Die Forschungsthemen im Überblick:

  • Antibiotic Resistance Gene Abundance and Transfer in Wastewater-Irrigated Soils, Dr. Leila Soufi
  • Autonome Chirurgie: Wie KI-trainierte Roboter bei chirurgischen Eingriffen assistieren können, Prof. Dr.-Ing. Francisco Morales Serrano, Lama Albalkhi, M. Sc.
  • BACAI: A Novel Multi-Modal Approach to Bacterial Resistance Analysis and Classification Using AI-Powered Microscopy, Dr. Amr Mostafa 
  • Bioprozessentwicklung zur Produktion von PHA-Bioplastik in Hochzelldichte Fed-Batch Kultivierungen, Prof. Dr.-Ing. Sebastian Riedel, Johannes Nicklisch, M. Sc.

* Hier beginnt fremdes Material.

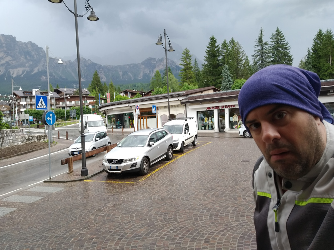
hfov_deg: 67.3
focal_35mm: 26
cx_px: 167
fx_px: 251
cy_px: 125
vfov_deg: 53.1
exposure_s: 1/242
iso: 100
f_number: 2.2
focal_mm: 3.82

  • BHT-Forschungsverbund Data Science +X, Prof. Dr.-Ing. Alexander Löser, Dr.-Ing. Margret Becker
  • Evaluating and Teaching Explainable Clinical Reasoning in NLP, Prof. Dr.-Ing. Alexander Löser, Connor Fallon, M. Sc.
  • From Language to Motion: A Library of skills for LLM-controlled robots, Prof. Dr.-Ing. Hannes Höppner, Rafid Abyaad, M. Sc.
  • BHT-Forschungsverbund HARMONIK: Humanoide Robotik und Mensch-Technik-Interaktion, Prof. Dr.-Ing. Ivo Boblan, Dr.-Ing. Margret Becker
  • BHT-Forschungsverbund IMPACT: Interaction, Metabolism, Purification, Analytics, Co-Culture and Target-specific Drug-Design, Prof. Dr. Elisabeth Grohmann, Dr.-Ing. Daria Rybakova
  • Machine Learning in Environmental Sciences, Prof. Dr. Felix Bießmann, Vipin Singh, M. Sc.
  • Retrospektive: Biomechanische Bewegungsstudie im Human.VR.Lab der BHT, Prof. Dr.-Ing. Ivo Boblan
  • Ringe der Macht: Wie sich Antibiotikaresistenzen zwischen Bakterien verbreiten, Prof. Dr. Elisabeth Grohmann, Michelle Bölcke, M. Sc.
  • Spatial Configuration of Dual-Arm Visuo-Haptic Input Station: Improving Interaction and Usability, Prof. Dr.-Ing. Hannes Höppner, Ranjit Santhanaraman, M. Sc.
  • Teleoperationssystem: Kostengünstige Teleoperation von humanoiden Roboterarmen mittels einer RGB-D-Kamera, Prof. Dr.-Ing. Ivo Boblan, Kevin Sommler, B. Eng.
  • Uncertainty in XAI, Prof. Dr. Felix Bießmann, Teodor Chiaburu, M. Sc.
  • VR-System zur KI-gestützten Annotation und Bereinigung von Punktwolken mit Anwendungen in Vermessung, digitalem Bauen und Maschinenbau, Prof. Dr. Kristian Hildebrand, Levente Hernádi, M. Sc.